• _Assigned task_
Your task is to transcribe the lines from the start of the data below through the line containing "ring mcp: (567, 512)", inclusive, exactly as they stand and without the pictures.

Start of Block

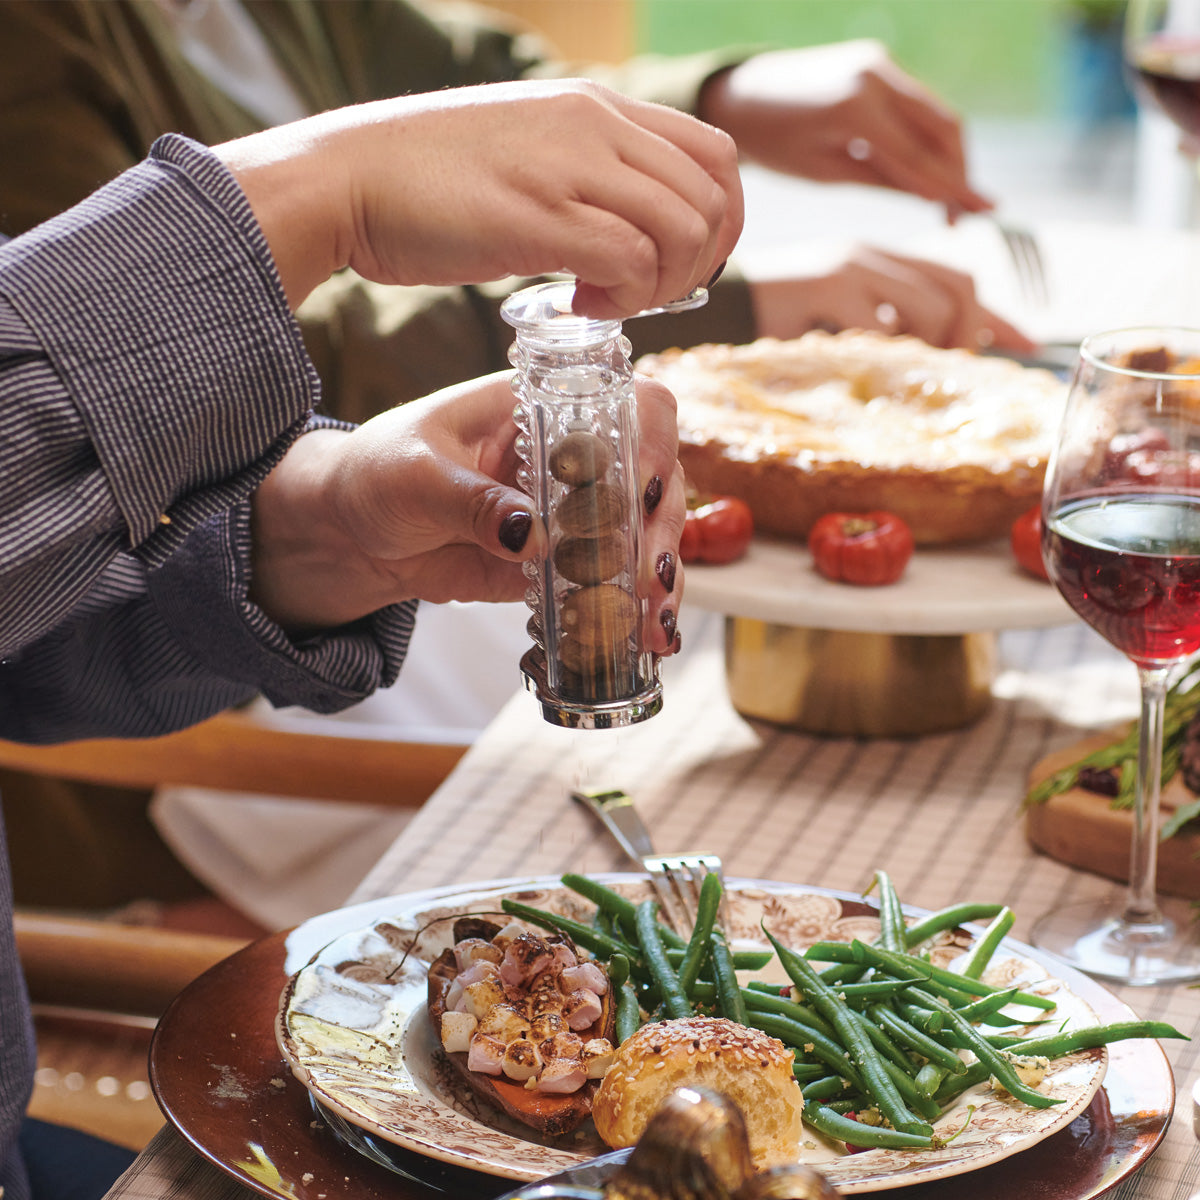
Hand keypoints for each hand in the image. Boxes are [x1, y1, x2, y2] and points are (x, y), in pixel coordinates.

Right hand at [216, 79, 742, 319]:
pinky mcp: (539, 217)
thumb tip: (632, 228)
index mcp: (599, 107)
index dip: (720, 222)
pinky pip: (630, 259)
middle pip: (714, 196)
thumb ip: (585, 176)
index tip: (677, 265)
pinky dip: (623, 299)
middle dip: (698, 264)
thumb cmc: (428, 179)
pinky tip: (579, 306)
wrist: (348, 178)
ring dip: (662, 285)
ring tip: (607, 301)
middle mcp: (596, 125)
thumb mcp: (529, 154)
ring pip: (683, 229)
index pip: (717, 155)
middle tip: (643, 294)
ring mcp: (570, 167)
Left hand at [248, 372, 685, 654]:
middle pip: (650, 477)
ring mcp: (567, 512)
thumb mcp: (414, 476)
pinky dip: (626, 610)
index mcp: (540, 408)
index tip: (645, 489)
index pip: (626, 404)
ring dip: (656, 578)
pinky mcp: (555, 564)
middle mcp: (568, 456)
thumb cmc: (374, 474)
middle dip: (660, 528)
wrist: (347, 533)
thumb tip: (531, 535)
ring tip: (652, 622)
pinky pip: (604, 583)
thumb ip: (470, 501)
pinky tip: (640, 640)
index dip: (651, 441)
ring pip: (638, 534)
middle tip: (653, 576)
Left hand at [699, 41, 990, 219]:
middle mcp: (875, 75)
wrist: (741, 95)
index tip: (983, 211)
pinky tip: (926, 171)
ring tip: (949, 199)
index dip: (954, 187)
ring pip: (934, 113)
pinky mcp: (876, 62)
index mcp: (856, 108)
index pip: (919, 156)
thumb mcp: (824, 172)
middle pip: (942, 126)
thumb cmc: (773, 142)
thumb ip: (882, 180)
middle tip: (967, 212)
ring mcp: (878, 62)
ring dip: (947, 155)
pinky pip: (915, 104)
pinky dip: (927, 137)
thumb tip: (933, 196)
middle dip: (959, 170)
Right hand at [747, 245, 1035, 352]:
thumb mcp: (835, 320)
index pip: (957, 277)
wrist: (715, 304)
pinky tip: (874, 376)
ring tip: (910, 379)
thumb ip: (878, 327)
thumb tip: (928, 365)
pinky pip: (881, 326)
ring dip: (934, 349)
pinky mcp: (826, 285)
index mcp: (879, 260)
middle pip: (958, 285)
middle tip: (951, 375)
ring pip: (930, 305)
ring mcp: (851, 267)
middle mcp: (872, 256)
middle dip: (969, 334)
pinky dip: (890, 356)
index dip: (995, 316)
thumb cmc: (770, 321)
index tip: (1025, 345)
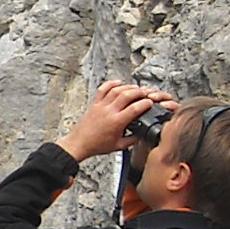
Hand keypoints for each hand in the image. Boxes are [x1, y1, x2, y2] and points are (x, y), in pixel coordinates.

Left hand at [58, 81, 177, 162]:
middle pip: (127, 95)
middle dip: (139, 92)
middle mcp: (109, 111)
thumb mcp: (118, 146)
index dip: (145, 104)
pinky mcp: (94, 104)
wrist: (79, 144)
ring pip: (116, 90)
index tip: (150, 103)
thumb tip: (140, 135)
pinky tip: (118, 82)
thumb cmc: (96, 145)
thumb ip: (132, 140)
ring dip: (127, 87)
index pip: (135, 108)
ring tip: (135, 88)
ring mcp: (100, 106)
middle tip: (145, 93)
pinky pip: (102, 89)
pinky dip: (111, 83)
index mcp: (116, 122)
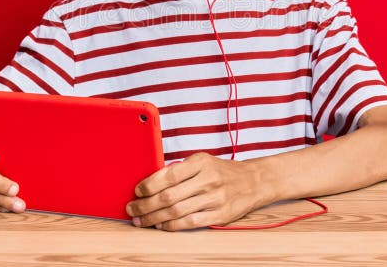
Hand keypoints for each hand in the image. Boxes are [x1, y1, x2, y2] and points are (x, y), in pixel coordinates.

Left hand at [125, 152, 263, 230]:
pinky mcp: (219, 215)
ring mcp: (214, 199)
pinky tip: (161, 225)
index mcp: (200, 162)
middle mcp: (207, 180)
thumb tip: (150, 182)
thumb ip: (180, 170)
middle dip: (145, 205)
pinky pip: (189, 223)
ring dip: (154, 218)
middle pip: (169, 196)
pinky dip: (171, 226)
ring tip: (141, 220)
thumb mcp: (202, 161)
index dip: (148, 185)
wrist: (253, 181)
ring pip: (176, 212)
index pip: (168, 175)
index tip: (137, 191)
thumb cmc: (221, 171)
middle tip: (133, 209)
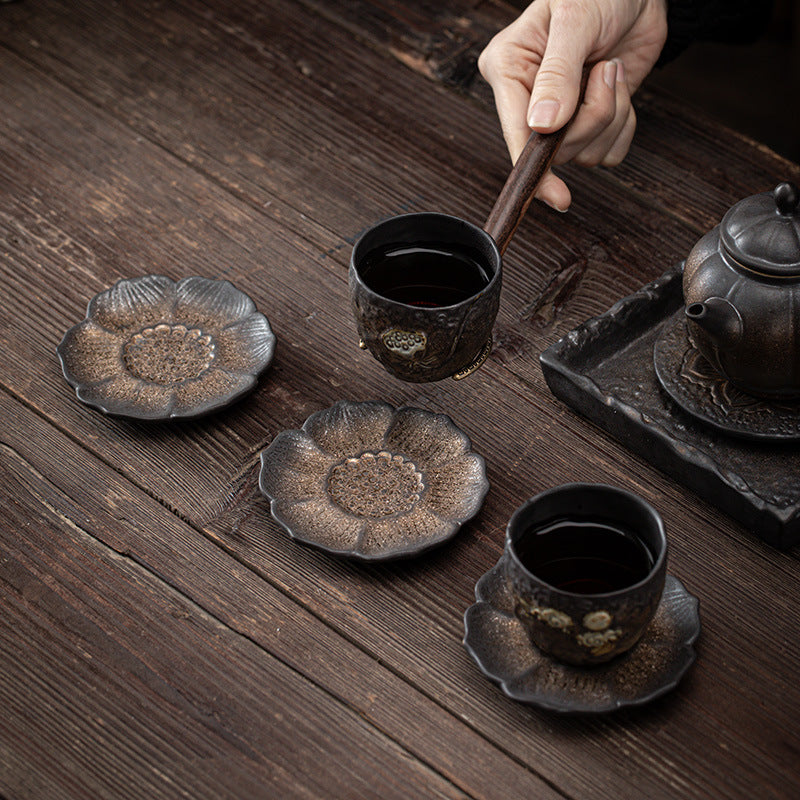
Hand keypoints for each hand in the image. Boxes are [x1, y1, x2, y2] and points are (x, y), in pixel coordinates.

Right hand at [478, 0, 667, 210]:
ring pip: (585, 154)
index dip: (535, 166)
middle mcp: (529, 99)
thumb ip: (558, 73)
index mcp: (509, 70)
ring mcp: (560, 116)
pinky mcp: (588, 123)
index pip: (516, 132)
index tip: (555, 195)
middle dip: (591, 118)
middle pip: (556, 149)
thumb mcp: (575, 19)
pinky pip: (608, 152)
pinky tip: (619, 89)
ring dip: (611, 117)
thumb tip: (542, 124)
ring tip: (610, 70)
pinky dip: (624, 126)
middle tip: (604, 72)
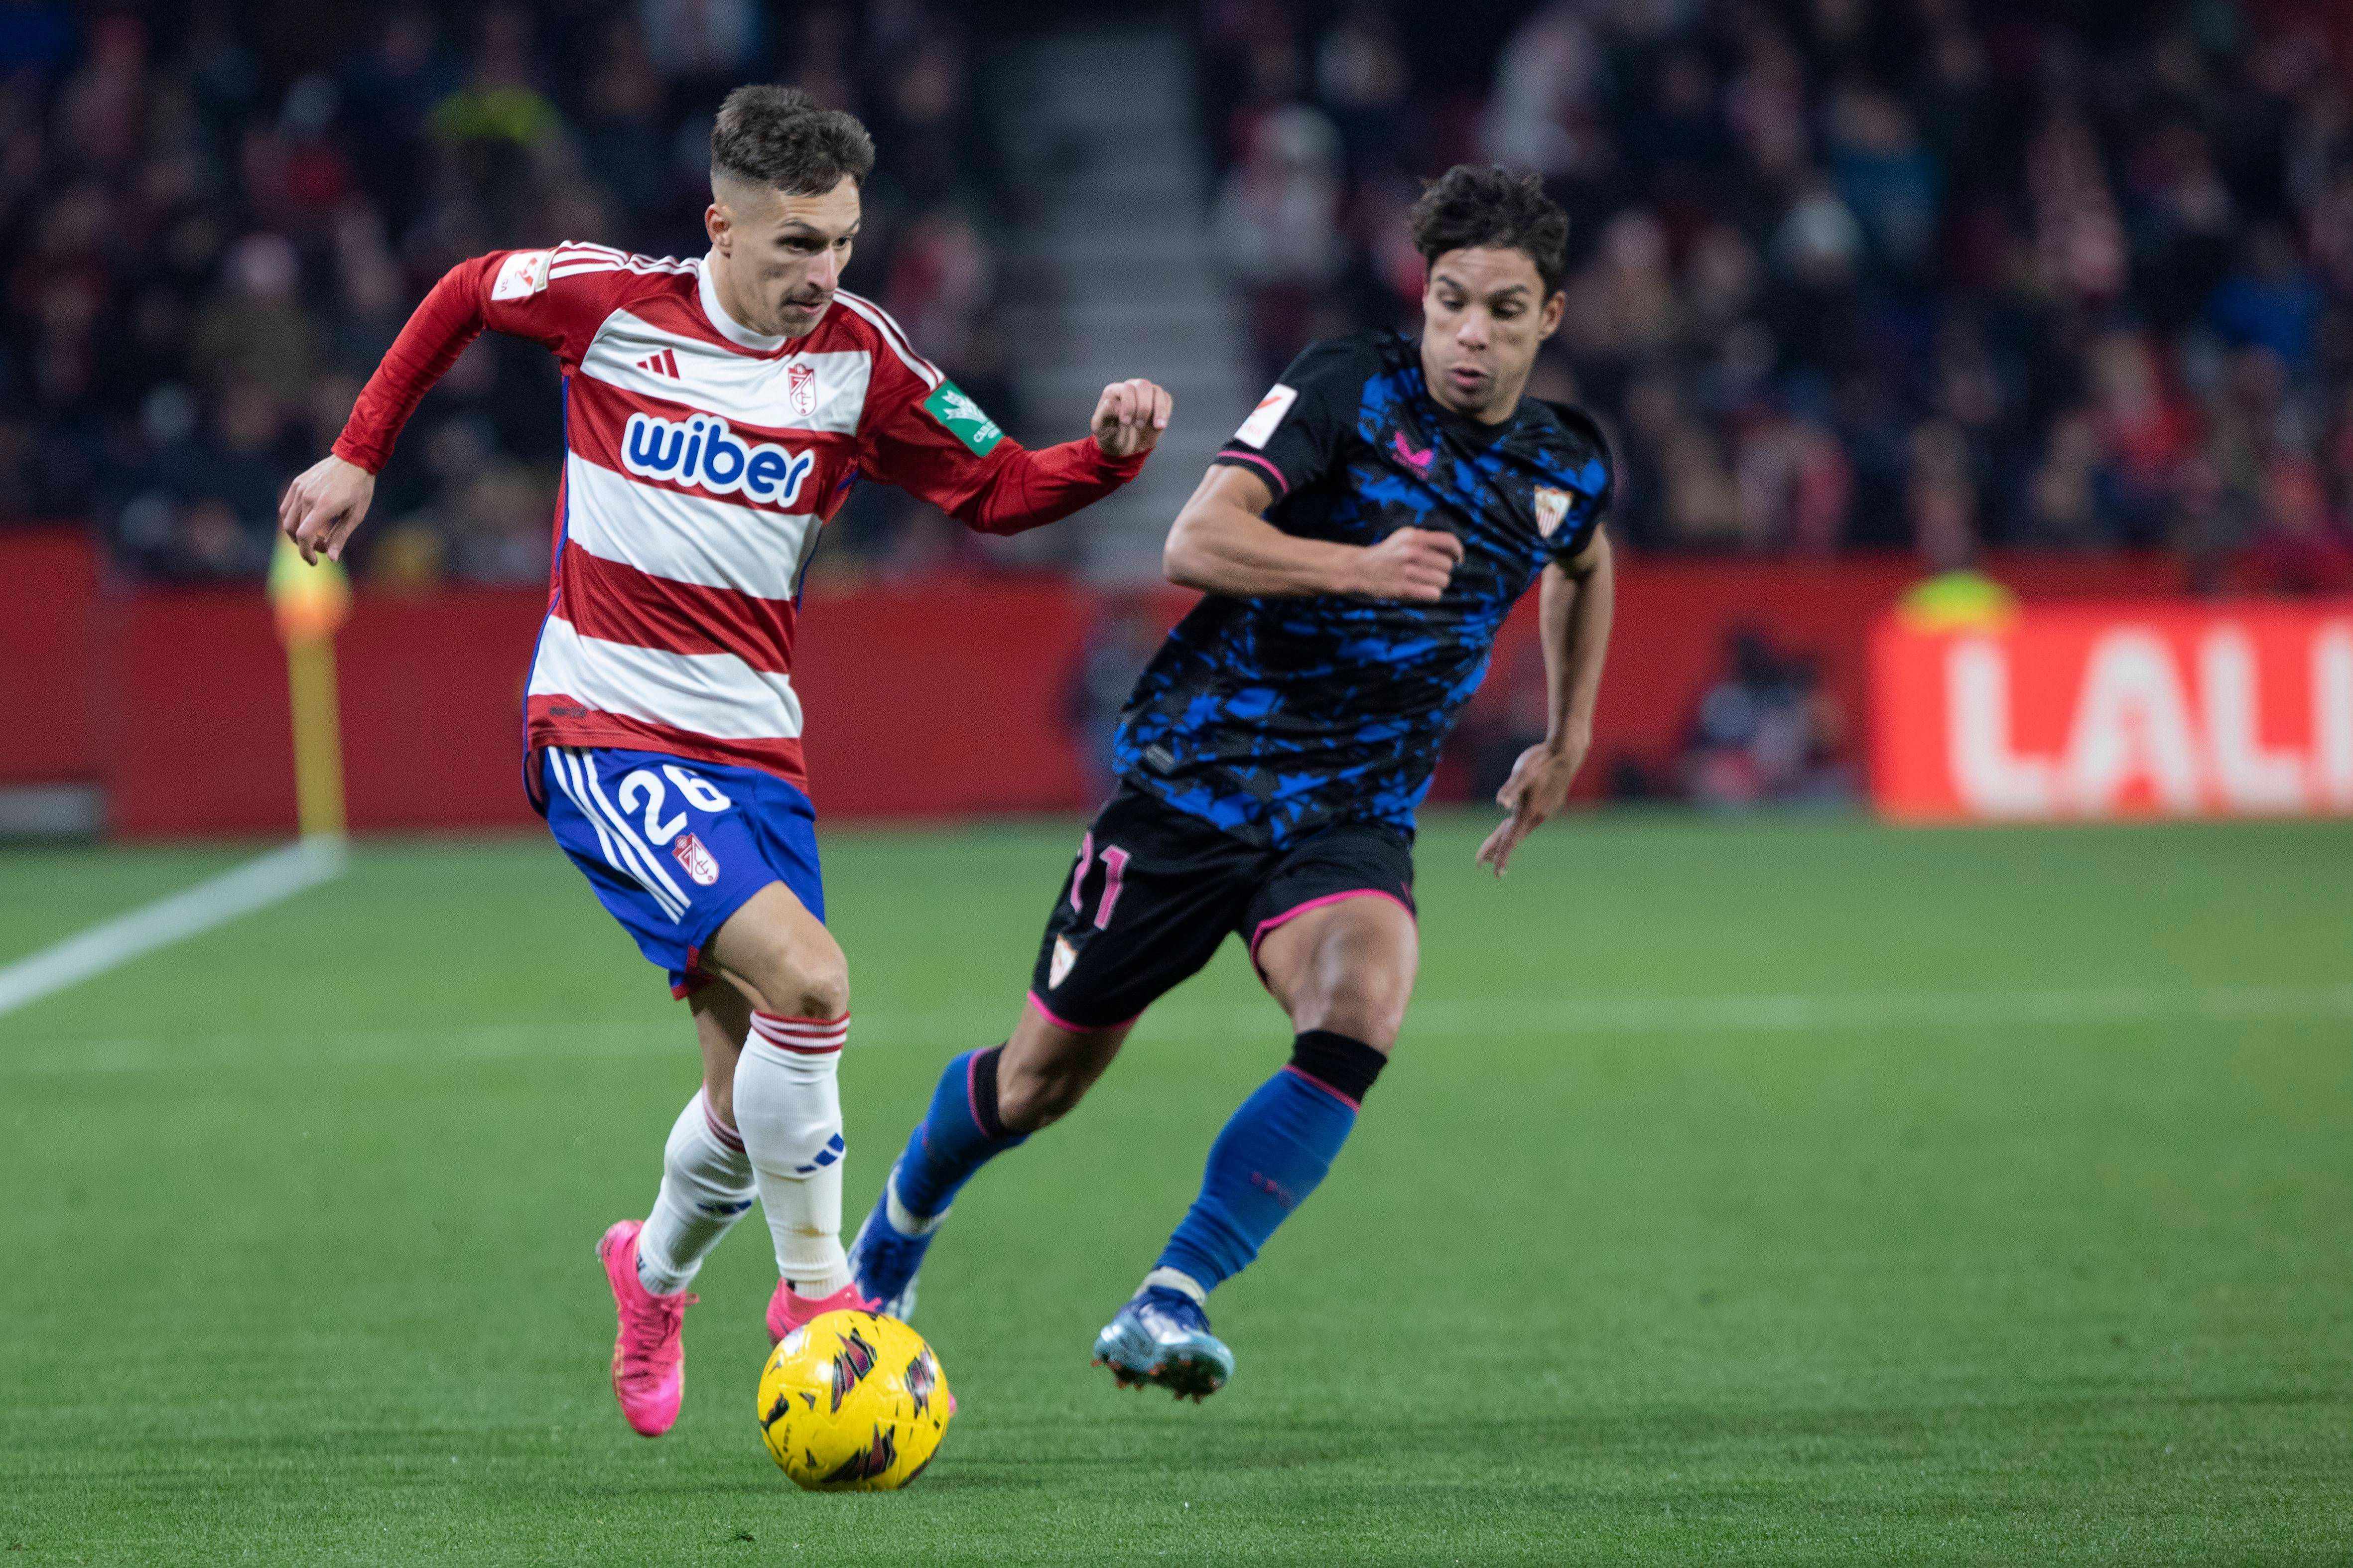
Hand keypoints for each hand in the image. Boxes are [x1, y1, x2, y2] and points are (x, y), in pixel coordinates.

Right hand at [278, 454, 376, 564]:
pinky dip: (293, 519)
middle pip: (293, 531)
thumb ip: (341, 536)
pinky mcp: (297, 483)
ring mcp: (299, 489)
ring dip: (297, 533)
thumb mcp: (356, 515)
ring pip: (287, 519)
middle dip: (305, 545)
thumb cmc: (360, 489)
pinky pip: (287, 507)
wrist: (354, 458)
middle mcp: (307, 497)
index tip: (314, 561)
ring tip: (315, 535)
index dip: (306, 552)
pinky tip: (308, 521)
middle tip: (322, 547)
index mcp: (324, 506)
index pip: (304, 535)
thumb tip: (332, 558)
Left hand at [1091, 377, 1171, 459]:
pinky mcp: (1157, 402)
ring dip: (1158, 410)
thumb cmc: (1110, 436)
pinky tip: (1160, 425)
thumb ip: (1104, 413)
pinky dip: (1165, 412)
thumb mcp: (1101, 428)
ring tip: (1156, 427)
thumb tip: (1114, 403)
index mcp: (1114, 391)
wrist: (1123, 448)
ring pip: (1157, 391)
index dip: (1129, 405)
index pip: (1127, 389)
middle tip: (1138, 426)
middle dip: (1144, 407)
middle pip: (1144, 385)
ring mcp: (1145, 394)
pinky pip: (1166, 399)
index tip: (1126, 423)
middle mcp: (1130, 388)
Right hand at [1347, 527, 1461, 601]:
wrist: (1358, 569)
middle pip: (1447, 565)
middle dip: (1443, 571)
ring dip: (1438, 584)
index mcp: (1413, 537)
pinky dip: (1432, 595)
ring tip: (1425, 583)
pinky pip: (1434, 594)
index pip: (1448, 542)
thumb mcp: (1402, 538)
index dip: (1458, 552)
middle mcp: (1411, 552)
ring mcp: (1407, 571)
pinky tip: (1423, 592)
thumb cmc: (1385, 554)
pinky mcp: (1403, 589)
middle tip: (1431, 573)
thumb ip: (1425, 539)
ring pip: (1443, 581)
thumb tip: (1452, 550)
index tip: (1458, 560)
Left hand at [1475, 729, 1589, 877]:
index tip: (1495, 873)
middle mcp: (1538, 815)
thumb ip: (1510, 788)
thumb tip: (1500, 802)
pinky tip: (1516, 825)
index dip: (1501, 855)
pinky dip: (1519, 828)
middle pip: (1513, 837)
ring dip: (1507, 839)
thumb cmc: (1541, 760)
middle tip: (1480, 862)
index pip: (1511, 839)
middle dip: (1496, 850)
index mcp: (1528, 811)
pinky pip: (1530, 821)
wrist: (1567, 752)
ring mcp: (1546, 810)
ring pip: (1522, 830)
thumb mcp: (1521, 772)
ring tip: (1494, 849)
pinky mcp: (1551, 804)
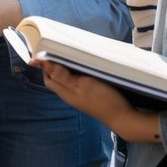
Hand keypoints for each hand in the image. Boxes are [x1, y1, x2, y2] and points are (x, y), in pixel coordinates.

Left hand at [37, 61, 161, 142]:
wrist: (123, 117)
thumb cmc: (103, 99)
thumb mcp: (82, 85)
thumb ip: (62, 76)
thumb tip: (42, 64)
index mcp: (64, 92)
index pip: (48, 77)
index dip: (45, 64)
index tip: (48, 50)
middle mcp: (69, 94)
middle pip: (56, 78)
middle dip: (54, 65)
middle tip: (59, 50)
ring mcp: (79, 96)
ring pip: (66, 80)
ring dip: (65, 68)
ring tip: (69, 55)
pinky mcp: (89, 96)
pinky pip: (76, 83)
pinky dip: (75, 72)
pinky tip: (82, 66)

End of Block

• _Answer box_
Hand keypoints for each hand in the image. Boxes are [x1, y1, x2, y2] and points are (x, y), in pixel coordinates.

Right hand at [216, 79, 742, 319]:
pinky mcp: (539, 217)
thumb tip: (632, 228)
index mcp: (599, 107)
index dip: (720, 222)
pinky pip: (630, 259)
middle pip: (714, 196)
thumb ip: (585, 176)
index tip: (677, 265)
pinky dip: (623, 299)
middle dip: (698, 264)
thumb cmc: (428, 179)
pinky tip: (579, 306)
wrist: (348, 178)
ring dip: (662, 285)
ring tip: (607, 301)
middle mcp: (596, 125)
thumb mcp: (529, 154)
ring pip: (683, 229)
index pip: (717, 155)
middle tip: (643, 294)
ring mcp: (570, 167)
Left hand at [248, 372, 685, 654]:
middle pip: (650, 477)
ring mcp: (567, 512)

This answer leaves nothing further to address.